Baidu Research

Baidu Releases PLATO-XL: World’s First 11 Billion Parameter Pre-Trained Dialogue Generation Model

2021-09-27

It has always been a great challenge for AI bots to conduct coherent, informative, and engaging conversations as human beings. For robots to serve as emotional companions or intelligent assistants it is essential that they develop high-quality open-domain dialogue systems. As pre-training technology further promotes models’ ability to learn from large-scale unannotated data, mainstream research is focusing on making more efficient and full use of massive data to improve open-domain dialogue systems. To this end, Baidu releases the PLATO-XL with up to 11 billion parameters, achieving new breakthroughs in Chinese and English conversations.

· PLATO-XL: Exploring the Large-scale Pre-training of Dialogue Generation

· https://arxiv.org/abs/2109.09519

In recent years we have witnessed constant progress in the field of open-domain conversation, from Google’s Meena and Facebook’s Blender to Baidu’s PLATO. In DSTC-9, the top dialog system technology challenge, Baidu PLATO-2 broke a record by winning the first place in five different dialogue tasks.

Now Baidu PLATO-2 has been upgraded to PLATO-XL. Over ten billion parameters make it the world’s largest Chinese and English dialogue generation model. Achieving superior performance in open-domain conversation, PLATO-XL raises our expectation of what hundred-billion or even trillion parameter dialogue models could do.

Introduction to PLATO-XL

PLATO-XL adopts the unified transformer architecture that allows simultaneous modeling of dialogue understanding and response generation, which is more parameter efficient. A flexible mechanism of self-attention mask enables bidirectional encoding of dialogue history and unidirectional decoding of responses. In addition, the unified transformer architecture proves to be efficient in the training of dialogue generation. As we know, given the variable lengths of conversation samples, a large amount of invalid computations is caused by padding in the training process. The unified transformer is able to greatly improve the training efficiency through effective sorting on the input samples.

To alleviate the inconsistency problem in multi-turn conversations, the multi-party aware pre-training is carried out in PLATO-XL. Most of the pre-training data used are collected from social media, in which multiple users are involved to exchange their ideas. The learned models tend to mix information from multiple participants in the context, thus having difficulties generating consistent responses. To tackle this problem, PLATO-XL introduces the multi-party aware pre-training, which helps the model distinguish the information in the context and maintain the consistency in dialogue generation.

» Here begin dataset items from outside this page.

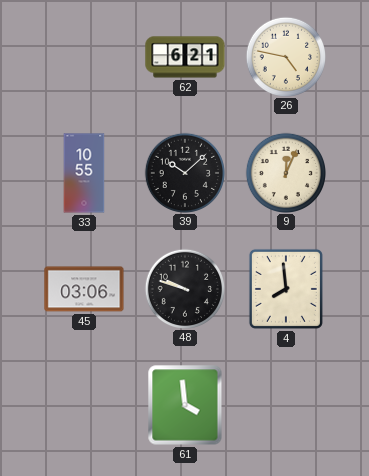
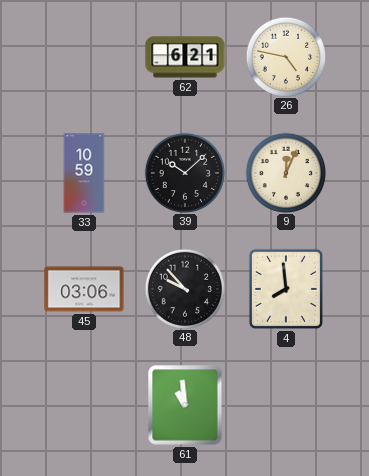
33: 10:55 -> 10:59
48: 9:48 -> 9:53
61: 3:59 -> 10:59
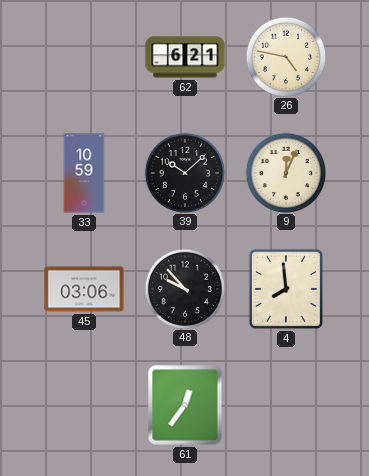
61: 10:59 -> 12:36
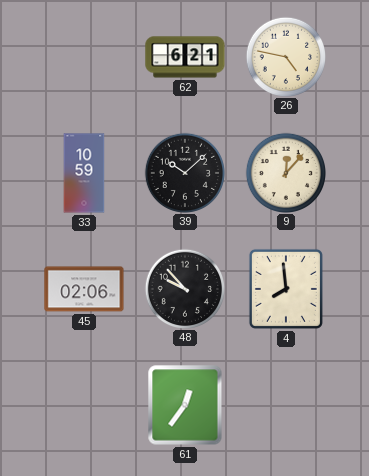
9: 12:04 -> 12:07
45: 03:06 -> 02:06
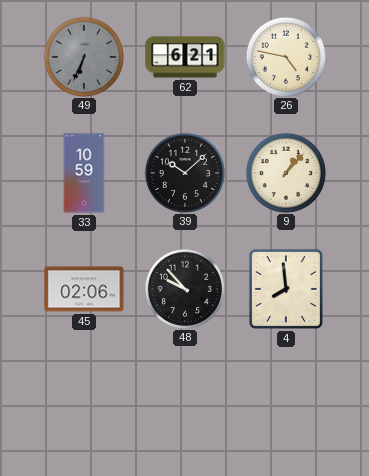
49: none -> 6:34
9: 12:07 -> 1:07
61: 12:36 -> none
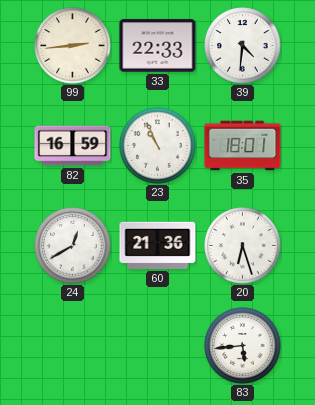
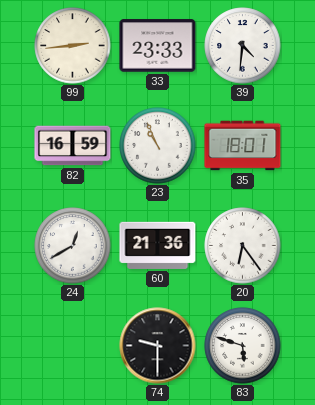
33: 22:33 -> 23:33
20: 6:27 -> 6:24
74: none -> 9:30
83: 5:44 -> 5:48
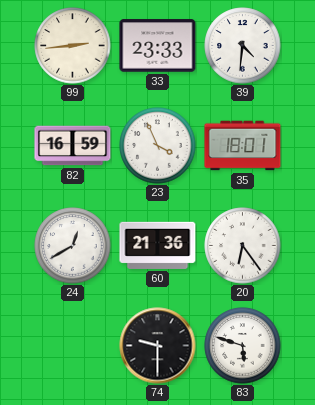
23: 10:56 -> 3:56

The 11 billion parameter PLATO-XL includes two dialogue models, one for Chinese and the other for English. 100 billion tokens of data are used for pre-training. PLATO-XL is implemented on PaddlePaddle, the deep learning platform developed by Baidu. To train such a large model, PLATO-XL adopts the techniques of gradient checkpoint and sharded data parallelism provided by FleetX, PaddlePaddle's distributed training library. PLATO-XL is trained on a high-performance GPU cluster with 256 Nvidia Tesla V100 32G GPU cards.

Superior performance on various conversational tasks

For the comprehensive evaluation, PLATO-XL is compared with other open-source Chinese and English dialogue models. As shown in the following figure, PLATO-XL outperforms Blender, DialoGPT, EVA, PLATO-2, etc. Besides, PLATO-XL proves significantly better performance than the current mainstream commercial chatbots.

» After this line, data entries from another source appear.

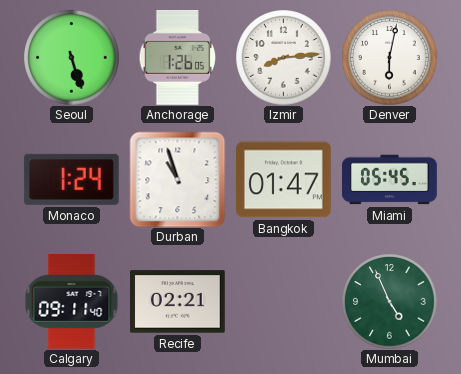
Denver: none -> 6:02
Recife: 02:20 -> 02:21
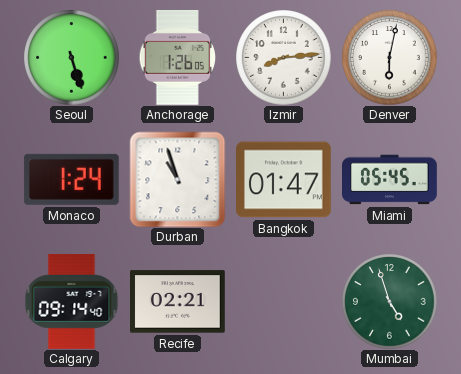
Calgary: 09:11 -> 09:14
Mumbai: 4:56 -> 4:57
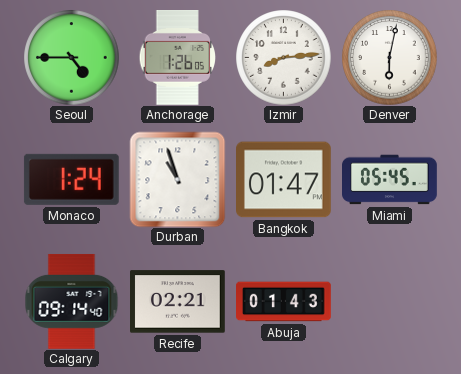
Seoul: 5:27 -> 4:45
Abuja: none -> 01:43
Mumbai: 4:57 -> none
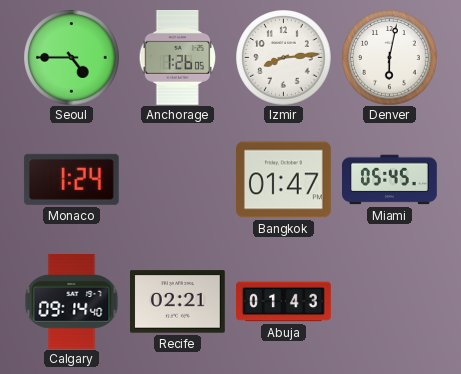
Durban: 10:57 -> none
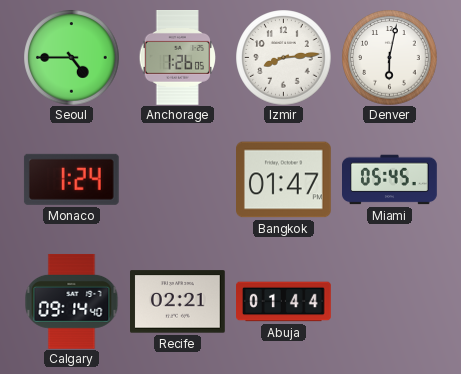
Abuja: 01:43 -> 01:44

In addition to open-domain conversation, PLATO-XL strongly supports knowledge grounded dialogue and task-oriented conversation with proven superior performance.

The PLATO series covers dialogue models of different sizes, from 93M to 11B parameters. The figure below shows a relatively stable positive correlation, suggesting that the increase of model size has a significant impact on model performance improvement.

PLATO-XL is able to have logical, informative and interesting multi-turn conversations with users in English and Chinese.

图片2.png

Baidu’s PLATO-XL expands new horizons in open-domain conversations, one of the most challenging tasks in natural language processing. As the largest pre-training model for Chinese and English dialogue, PLATO-XL hits new levels of conversation consistency and factuality, one step closer to the future of finally human-like learning and chatting abilities.

Nevertheless, there are still some limitations of dialogue generation models, such as unfair biases, misleading information, inability of continuous learning, etc. PLATO will continue to make efforts to improve the conversation quality on fairness and factuality.

In addition, we will release our source code together with the English model at GitHub soon, hoping to facilitate the frontier research in dialogue generation. For those interested in conversational AI, don't miss it.